The Supreme Court is hearing some pleas pertaining to the Nirbhaya rape and murder case.
New Delhi: A Supreme Court judge fainted in the courtroom on Friday while she was dictating an order on the centre's petition seeking separate executions for the four death row convicts in the Nirbhaya gang rape and murder case, news agency PTI reported.
Justice R Banumathi regained consciousness even as court staffers rushed to her aid, PTI said, adding that she was subsequently taken to her chamber in a wheelchair. The three-judge bench, also comprising Justices AS Bopanna and Ashok Bhushan, said that the order will be passed in-chamber.
In a related development, the same bench dismissed the plea of Vinay Sharma -- one of the four death row convicts in the case -- challenging the rejection of his mercy petition by President Ram Nath Kovind. "We do not find any ground for exercise of judicial review of the order of the President of India rejecting the petitioner's mercy petition and this writ petition is liable to be dismissed," it said.
Vinay Sharma had claimed in the Supreme Court that President Ram Nath Kovind did not consider the "mental stability" he suffered due to torture in jail while rejecting his mercy petition. The centre denied the assertion, saying he was "fit and of sound mind". This was part of the convict's last-ditch effort to escape the death sentence handed to him and three others for the brutal sexual assault on a 23-year-old physiotherapy intern on December 16, 2012.
The top court had earlier rejected the request of AP Singh, the counsel of Vinay Sharma, seeking the perusal of the original file of recommendation made by Delhi Home Minister Satyendra Jain and Lieutenant Governor Anil Baijal for the rejection of his mercy petition. Mr Singh says their signatures had not been obtained for the same, a claim rejected by Solicitor General Tushar Mehta.
Vinay Sharma's counsel claimed that all "relevant materials" pertaining to his client had not been placed before the President, who rejected the mercy petition within 48 hours. Mr Singh argued that the history of physical assaults on Vinay Sharma and his medical records establishes the fact that he was taken for psychiatric treatment on several occasions.

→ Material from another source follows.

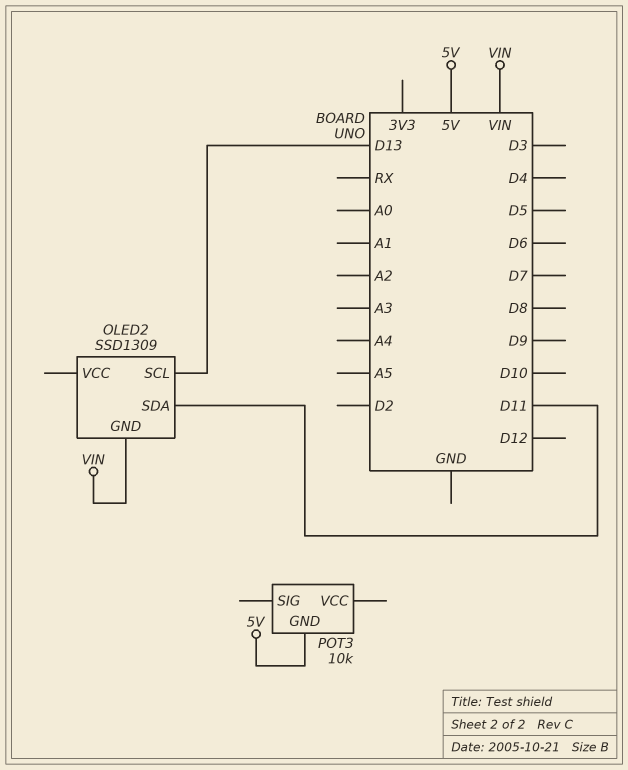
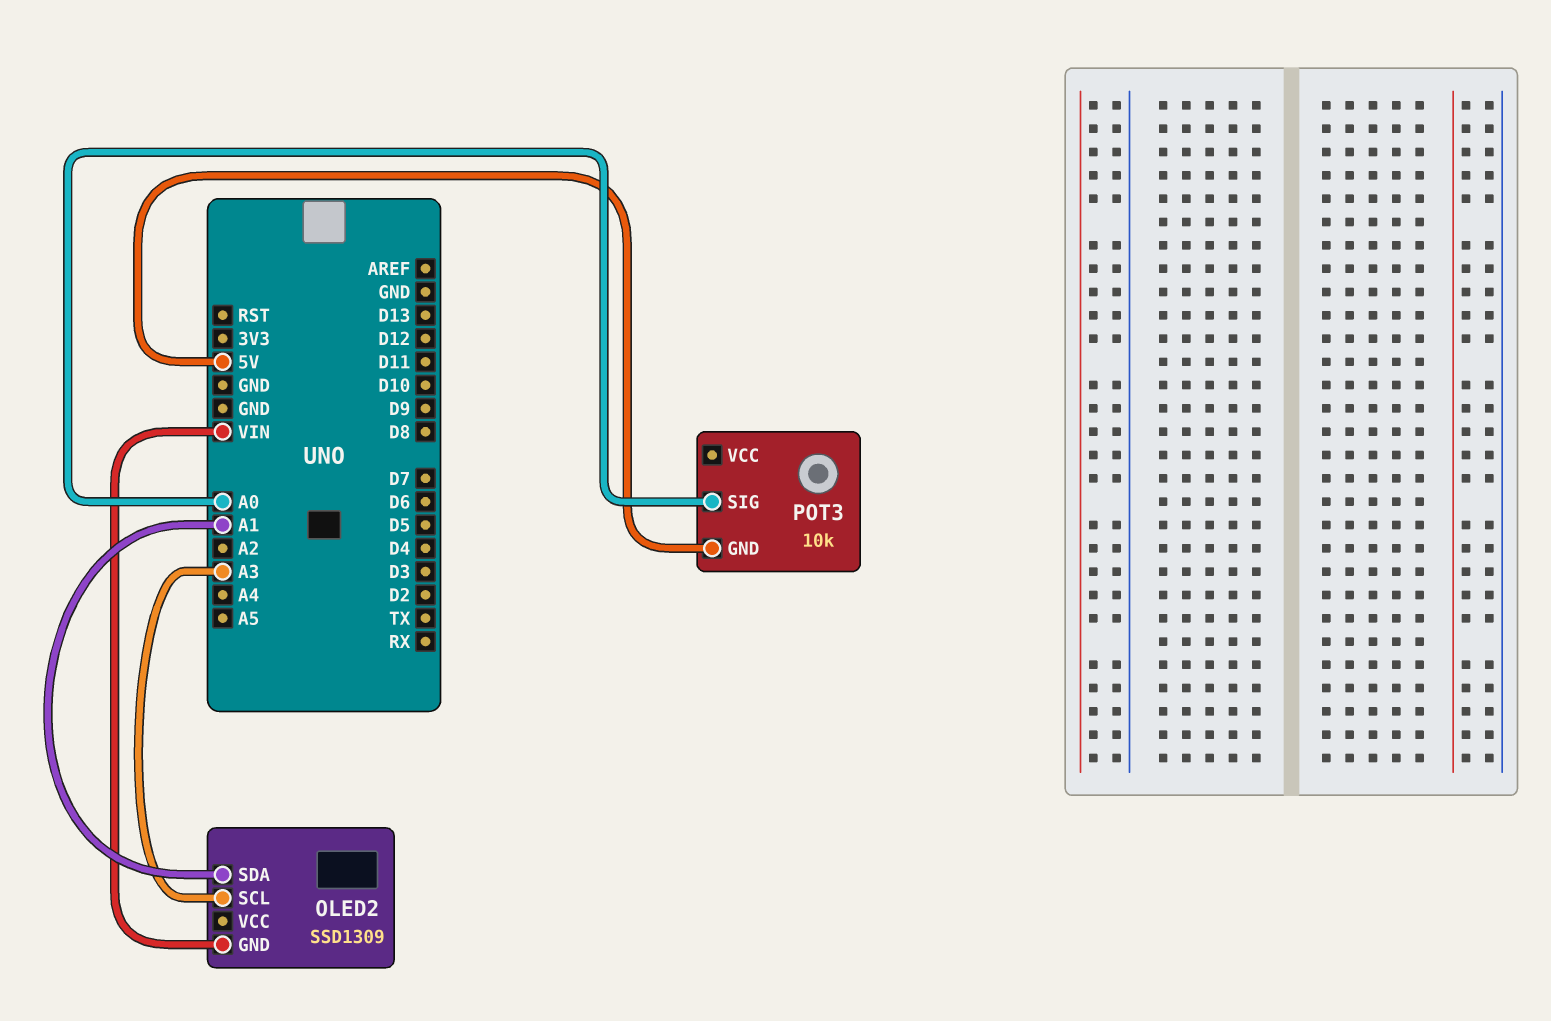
OLED2 pin SCL: D13 -> A3
OLED2 pin SDA: D11 -> A1
POT3 pin SIG: none -> A0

Tushar Mehta countered this by saying that Vinay Sharma's case falls in the "rarest of rare category" deserving of death sentence, and cited prison records to claim that he was not kept in solitary confinement. The Supreme Court had earlier dismissed a plea filed by Mukesh Kumar Singh, another death row convict in the case, challenging the rejection of his mercy petition by the President.